Visto a partir de Lisboa, e estudado com muita atenção, 2023 foi um ano inquietante. Deixou-nos quatro grandes preocupações, nos capítulos da democracia, da pobreza, da habitação, e da mobilidade e transportes. Devem transformar-se em prioridades políticas para 2024. Por ordem crescente de importância, começamos pelo fim.

Mobilidade e transportes. Os números galopantes do INEM para acidentes com bicicletas, ao longo dos anos, confirmam que as ciclovias não contribuíram para os diminuir. Nem se espera que venham a contribuir, é bom tirar daí o sentido. As bicicletas são visivelmente um instrumento político usado para levantar obstáculos à circulação de carros particulares, uma verdade simples que tem custado a penetrar as piedosas cabeças da direita. Só que a multiplicação de ciclovias, sobretudo nas já pressionadíssimas ruas e avenidas do centro de Lisboa, traduz-se na injustiça de sacrificar o tempo e o bem-estar de vários milhares de pessoas para beneficiar um grupo muito minoritário, mas puritano e colérico. Custa a acreditar neste erro político básico. Ainda para mais numa sociedade envelhecida, a bicicleta não é definitivamente uma solução de mobilidade urbana. É um problema. E um problema de natureza ideológica, decretado pela ditadura woke. Convém ter presente o seguinte, quando se tornou um hábito evocar “as pessoas” a propósito de coisa nenhuma e, ao mesmo tempo, despersonalizar o que desagrada ao poder: perseguir “os carros” é um exercício que não existe; o que existe é perseguir as pessoas que precisam de usar os carros, sejam carros particulares, carros de bombeiros, ambulâncias, ou transportes colectivos.

Habitação. Na última década estatística, entre 2010 e 2020, o Estado construiu em Lisboa 17 casas de habitação pública por ano. O número astronómico inclui todas as casas construídas pela administração central, empresas públicas, institutos públicos, e a própria Câmara Municipal de Lisboa. Nas quatro décadas anteriores, ou seja, em ’70, ’80, ’90, e primeira década do século XXI (entre 2000 e 2010), tinham-se construído perto de 1.000 casas de habitação pública por ano. O que mudou então, a partir de 2010, para que os mesmos serviços, e praticamente as mesmas pessoas e os mesmos funcionários, descessem de 1.000 para 17 casas por ano? Tirando os anos da tróica, com quem ele próprio negociou uma intervenção, o Partido Socialista governou livre e solto a República e a cidade de Lisboa, coligado ou em aliança estreita com a extrema-esquerda. A esquerda não construiu nem deixa construir ou comprar.
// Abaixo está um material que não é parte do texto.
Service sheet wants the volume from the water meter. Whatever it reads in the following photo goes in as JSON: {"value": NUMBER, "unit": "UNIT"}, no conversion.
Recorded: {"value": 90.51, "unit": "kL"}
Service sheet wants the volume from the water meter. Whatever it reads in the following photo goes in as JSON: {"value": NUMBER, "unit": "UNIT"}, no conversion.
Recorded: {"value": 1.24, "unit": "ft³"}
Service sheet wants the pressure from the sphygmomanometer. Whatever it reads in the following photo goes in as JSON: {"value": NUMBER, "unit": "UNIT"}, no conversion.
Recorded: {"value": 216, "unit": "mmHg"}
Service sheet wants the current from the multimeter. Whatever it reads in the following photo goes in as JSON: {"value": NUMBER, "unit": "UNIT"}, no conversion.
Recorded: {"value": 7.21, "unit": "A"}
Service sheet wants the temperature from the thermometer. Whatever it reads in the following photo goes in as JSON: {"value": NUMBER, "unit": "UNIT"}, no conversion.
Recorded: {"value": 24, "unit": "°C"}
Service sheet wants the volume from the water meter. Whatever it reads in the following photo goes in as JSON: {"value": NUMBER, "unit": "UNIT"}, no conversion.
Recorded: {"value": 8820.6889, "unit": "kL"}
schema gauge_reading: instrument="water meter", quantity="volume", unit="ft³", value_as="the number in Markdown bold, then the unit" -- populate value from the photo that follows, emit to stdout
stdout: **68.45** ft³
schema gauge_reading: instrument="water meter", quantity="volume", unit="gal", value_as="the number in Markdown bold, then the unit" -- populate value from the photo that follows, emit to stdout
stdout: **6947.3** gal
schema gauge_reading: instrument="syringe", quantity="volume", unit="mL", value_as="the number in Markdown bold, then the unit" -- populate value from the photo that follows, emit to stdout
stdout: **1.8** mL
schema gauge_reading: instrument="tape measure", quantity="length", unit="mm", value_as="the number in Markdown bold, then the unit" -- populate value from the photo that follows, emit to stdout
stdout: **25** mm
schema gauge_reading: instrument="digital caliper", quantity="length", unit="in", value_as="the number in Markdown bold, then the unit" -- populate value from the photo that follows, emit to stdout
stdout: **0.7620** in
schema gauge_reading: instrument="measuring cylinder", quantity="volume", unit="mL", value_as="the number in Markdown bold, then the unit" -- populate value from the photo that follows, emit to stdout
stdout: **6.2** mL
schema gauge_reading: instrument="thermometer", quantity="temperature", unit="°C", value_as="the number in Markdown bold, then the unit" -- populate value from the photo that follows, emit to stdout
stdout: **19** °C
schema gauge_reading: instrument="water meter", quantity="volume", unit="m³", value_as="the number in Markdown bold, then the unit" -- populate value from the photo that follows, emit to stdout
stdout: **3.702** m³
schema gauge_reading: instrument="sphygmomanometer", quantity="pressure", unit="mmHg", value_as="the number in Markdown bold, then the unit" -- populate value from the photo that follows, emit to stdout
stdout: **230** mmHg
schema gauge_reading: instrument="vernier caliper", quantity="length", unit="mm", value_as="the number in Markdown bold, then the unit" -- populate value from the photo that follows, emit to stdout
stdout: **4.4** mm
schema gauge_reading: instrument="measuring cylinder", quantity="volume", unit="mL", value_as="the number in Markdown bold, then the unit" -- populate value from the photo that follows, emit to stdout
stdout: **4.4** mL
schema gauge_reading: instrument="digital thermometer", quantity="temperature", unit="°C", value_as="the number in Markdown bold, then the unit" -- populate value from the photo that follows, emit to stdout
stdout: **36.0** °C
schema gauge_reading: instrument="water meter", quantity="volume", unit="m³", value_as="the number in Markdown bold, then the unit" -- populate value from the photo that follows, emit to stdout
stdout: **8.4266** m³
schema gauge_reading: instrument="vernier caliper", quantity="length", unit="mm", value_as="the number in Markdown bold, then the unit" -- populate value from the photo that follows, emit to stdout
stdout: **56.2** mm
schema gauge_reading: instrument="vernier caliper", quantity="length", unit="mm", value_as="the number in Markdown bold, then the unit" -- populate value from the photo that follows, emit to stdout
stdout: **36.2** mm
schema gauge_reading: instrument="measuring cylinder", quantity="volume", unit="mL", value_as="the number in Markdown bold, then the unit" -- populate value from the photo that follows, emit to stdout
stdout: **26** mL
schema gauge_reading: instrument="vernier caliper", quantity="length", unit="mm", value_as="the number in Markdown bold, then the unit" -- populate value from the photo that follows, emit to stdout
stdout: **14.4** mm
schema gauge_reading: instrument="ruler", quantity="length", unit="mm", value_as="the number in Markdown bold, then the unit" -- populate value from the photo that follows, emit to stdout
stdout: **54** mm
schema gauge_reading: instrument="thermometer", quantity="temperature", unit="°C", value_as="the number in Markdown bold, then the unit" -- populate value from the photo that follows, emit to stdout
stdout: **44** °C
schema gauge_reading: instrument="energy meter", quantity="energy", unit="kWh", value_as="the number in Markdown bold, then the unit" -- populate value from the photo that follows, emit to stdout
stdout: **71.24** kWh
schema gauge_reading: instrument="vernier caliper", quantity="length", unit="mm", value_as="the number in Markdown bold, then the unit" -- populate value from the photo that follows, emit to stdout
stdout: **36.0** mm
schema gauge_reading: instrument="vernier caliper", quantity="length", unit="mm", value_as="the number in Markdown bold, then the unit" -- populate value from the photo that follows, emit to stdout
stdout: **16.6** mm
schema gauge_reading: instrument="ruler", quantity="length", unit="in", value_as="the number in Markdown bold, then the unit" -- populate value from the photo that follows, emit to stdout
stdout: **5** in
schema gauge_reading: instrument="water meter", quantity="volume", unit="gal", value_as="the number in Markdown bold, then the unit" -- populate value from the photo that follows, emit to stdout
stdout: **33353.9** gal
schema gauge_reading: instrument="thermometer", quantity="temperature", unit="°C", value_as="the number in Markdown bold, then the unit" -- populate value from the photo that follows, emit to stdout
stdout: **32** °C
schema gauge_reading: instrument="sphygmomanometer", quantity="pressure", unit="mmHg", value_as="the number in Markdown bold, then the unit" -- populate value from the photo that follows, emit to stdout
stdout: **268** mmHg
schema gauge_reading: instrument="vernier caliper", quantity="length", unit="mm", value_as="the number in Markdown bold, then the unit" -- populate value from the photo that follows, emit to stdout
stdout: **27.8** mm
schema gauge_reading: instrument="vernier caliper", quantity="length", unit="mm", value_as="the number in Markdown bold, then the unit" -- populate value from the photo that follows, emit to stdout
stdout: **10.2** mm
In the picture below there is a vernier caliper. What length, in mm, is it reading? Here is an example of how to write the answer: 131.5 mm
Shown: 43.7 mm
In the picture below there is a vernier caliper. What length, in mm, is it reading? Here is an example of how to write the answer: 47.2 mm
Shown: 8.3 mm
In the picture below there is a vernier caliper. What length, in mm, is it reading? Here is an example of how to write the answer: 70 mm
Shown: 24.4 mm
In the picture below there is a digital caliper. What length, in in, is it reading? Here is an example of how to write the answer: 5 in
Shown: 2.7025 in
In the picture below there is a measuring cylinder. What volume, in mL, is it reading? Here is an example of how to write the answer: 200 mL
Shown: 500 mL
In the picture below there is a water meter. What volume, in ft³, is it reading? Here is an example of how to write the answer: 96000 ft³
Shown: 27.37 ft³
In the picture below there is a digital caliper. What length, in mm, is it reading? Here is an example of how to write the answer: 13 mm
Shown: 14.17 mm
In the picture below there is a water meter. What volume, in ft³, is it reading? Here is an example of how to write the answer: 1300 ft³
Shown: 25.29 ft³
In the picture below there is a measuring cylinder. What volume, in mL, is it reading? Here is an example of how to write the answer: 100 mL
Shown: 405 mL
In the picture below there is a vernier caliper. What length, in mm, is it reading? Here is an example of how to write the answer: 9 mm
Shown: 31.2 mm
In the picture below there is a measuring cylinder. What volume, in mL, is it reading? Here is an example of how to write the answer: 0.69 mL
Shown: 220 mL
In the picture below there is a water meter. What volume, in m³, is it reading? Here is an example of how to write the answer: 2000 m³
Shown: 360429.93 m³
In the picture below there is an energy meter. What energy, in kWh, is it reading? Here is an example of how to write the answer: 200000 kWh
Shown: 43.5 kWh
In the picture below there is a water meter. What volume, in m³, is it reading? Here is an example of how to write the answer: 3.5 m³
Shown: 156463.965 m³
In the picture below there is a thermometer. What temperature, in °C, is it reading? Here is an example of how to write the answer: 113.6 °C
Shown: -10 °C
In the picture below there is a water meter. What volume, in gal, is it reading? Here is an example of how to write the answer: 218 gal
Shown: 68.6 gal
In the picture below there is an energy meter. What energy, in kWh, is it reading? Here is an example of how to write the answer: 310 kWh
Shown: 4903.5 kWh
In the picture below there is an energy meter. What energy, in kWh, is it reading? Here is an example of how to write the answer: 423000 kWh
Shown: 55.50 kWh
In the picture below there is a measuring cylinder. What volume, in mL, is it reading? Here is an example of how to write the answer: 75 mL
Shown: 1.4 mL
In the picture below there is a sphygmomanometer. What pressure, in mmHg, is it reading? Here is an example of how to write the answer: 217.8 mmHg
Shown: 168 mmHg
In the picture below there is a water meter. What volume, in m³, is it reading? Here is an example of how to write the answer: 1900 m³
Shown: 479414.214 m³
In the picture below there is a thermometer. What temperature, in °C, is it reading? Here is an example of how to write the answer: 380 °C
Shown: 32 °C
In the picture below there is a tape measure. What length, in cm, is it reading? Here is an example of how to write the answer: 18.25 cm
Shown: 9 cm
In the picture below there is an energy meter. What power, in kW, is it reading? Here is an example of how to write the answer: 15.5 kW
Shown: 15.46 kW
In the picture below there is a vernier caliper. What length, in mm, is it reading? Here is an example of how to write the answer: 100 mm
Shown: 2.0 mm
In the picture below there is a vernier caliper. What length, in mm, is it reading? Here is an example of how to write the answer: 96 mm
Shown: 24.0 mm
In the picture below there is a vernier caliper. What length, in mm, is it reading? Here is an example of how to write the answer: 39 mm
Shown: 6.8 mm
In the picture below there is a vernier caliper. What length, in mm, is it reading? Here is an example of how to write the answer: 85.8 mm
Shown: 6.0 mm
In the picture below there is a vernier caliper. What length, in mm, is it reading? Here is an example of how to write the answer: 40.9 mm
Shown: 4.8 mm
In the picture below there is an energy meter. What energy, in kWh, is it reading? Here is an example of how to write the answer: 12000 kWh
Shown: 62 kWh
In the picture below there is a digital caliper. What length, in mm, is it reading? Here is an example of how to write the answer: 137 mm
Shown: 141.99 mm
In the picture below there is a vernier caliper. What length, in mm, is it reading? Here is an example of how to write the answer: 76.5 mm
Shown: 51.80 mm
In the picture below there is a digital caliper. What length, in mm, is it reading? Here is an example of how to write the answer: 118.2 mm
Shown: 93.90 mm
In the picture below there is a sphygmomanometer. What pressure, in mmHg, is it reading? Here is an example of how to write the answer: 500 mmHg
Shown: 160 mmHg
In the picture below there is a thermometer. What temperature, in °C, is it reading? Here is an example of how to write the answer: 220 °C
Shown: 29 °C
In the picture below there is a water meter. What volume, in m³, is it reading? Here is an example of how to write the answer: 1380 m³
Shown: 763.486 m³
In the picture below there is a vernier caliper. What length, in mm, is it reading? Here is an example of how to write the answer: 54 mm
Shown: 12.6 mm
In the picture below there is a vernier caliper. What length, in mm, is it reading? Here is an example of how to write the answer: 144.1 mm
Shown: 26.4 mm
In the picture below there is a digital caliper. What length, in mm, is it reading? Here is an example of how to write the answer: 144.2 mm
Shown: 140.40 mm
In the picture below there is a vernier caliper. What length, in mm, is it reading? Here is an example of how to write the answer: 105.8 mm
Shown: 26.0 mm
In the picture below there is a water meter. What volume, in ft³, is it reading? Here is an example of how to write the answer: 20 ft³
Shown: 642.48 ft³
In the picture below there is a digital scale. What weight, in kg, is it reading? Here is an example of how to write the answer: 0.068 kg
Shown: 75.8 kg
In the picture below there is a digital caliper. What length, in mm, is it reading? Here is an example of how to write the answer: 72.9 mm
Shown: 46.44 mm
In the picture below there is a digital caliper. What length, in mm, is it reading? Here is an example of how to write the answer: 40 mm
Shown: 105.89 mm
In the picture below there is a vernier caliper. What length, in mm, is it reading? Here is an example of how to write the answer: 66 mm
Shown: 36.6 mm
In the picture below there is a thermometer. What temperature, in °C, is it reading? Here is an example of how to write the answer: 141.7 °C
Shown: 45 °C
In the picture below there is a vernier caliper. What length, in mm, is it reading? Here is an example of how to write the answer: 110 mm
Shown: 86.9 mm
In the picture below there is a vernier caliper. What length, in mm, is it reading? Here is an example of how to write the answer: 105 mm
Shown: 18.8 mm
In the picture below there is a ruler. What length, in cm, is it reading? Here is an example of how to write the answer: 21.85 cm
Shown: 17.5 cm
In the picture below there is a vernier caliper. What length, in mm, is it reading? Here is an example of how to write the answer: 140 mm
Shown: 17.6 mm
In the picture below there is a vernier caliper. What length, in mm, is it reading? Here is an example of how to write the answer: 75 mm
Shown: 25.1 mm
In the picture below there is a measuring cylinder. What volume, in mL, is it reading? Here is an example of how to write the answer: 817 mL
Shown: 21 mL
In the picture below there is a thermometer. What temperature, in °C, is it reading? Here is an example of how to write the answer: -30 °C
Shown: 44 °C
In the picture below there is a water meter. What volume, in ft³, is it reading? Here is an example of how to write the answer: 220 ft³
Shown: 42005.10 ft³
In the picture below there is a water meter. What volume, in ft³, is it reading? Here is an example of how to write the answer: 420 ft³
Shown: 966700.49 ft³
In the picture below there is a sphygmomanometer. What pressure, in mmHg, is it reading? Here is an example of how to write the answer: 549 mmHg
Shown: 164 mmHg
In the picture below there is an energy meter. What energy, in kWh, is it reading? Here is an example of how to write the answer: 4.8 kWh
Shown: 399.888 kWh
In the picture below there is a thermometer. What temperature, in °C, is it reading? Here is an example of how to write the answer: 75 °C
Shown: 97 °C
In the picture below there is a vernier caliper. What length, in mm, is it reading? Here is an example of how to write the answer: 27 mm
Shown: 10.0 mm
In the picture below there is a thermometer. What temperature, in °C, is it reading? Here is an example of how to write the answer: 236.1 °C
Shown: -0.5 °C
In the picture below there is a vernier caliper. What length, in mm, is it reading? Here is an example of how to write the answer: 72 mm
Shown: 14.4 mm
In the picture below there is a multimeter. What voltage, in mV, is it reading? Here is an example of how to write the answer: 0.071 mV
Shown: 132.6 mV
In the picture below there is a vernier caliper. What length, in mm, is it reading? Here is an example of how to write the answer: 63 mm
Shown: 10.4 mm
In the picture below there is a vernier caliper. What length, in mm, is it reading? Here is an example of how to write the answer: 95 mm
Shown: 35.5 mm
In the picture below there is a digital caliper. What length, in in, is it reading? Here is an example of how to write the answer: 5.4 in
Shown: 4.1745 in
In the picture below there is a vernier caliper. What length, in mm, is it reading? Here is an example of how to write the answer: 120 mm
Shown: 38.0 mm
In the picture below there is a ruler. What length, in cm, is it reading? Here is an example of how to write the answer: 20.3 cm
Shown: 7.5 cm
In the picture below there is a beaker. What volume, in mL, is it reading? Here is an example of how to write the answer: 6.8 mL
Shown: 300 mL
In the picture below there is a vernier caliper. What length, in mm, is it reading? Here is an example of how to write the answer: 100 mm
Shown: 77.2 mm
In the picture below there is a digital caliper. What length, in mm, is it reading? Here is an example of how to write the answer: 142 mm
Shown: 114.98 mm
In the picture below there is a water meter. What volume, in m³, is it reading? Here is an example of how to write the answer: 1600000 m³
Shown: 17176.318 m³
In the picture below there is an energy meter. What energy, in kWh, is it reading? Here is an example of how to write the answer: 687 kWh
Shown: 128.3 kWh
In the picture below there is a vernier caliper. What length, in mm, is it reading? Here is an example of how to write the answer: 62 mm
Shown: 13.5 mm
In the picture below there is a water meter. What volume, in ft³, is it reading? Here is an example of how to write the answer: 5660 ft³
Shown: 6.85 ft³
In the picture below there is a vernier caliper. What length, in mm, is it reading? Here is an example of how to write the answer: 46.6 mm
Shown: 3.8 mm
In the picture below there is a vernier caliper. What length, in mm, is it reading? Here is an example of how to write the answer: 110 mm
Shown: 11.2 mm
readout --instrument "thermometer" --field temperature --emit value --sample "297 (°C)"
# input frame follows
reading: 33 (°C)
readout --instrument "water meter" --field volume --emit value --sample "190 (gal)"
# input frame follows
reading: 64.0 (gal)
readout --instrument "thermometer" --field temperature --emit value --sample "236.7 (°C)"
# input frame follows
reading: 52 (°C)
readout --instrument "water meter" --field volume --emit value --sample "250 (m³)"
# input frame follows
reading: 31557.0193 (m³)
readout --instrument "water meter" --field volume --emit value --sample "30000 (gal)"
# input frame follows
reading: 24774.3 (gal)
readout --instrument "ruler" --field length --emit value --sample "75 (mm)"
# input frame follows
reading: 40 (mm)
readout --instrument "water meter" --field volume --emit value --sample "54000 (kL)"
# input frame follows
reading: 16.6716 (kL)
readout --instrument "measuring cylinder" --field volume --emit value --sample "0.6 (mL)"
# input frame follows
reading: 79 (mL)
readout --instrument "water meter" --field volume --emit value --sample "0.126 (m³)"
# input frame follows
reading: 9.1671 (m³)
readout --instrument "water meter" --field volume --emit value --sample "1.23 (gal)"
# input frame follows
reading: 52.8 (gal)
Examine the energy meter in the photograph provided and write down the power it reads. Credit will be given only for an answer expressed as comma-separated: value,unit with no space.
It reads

Lembremos que o preço final de uma casa é composto por 60% de custos efectivos e 40% de impostos. Não, o problema não está nos “senhorios”, nem na “ganância”, na “especulação imobiliária”, e muito menos no “capitalismo”. O problema é a esquerda: por junto, vale 17 casas por ano e 40% de impostos.

Pobreza. Gasta-se pouco tempo a falar de pobreza em Portugal. Por critérios estatísticos europeus, 19,8% da população residente está em risco de pobreza ou exclusão social. São mais de dois milhões de pessoas, ou uma em cada cinco. Pior, 12% da população empregada vive abaixo do limiar da pobreza. Ou seja, ter trabalho não livra estas pessoas da pobreza. Que é hoje também um problema urbano, como se vê em Lisboa nos bairros sociais, onde a falta de segurança e de presença da Polícia são, para quem vive ali, o primeiro factor de exclusão social. A história da caixa multibanco no Bairro da Boavista é o ponto mais exemplar e completo a que a pobreza de uma sociedade pode descer. De maneira que em vez de grafitis, “arte” urbana, casas-de-banho mistas, igualdade de género, e outras idiotias que ocupam a desordem pública, é preciso dedicar tempo e esforço ao problema da pobreza.

Democracia. De todos, o ponto mais importante. Temos um problema grave e sério com a liberdade de expressão de deputados eleitos, na Assembleia da República como na Assembleia Municipal de Lisboa. A esquerda forma maiorias e manda calar os adversários. É uma combinação de prepotência e de impreparação política por parte de quem manda nas assembleias. Pior, há documentos votados sem quórum; sem maiorias qualificadas, como às vezes se exige; e com toda a espécie de irregularidades, cujo único aspecto em comum é serem da conveniência do PS. Em toda a parte, vale a mesma regra, que de resto se tornou um hábito banal: quem forma maiorias decide não só o que se pode ou não dizer, mas também quais os procedimentos que se podem atropelar despreocupadamente. Um ataque aos procedimentos é um ataque formal à democracia. E defender a democracia não é vozear contra o “populismo”; é exigir e garantir o regular funcionamento das instituições representativas.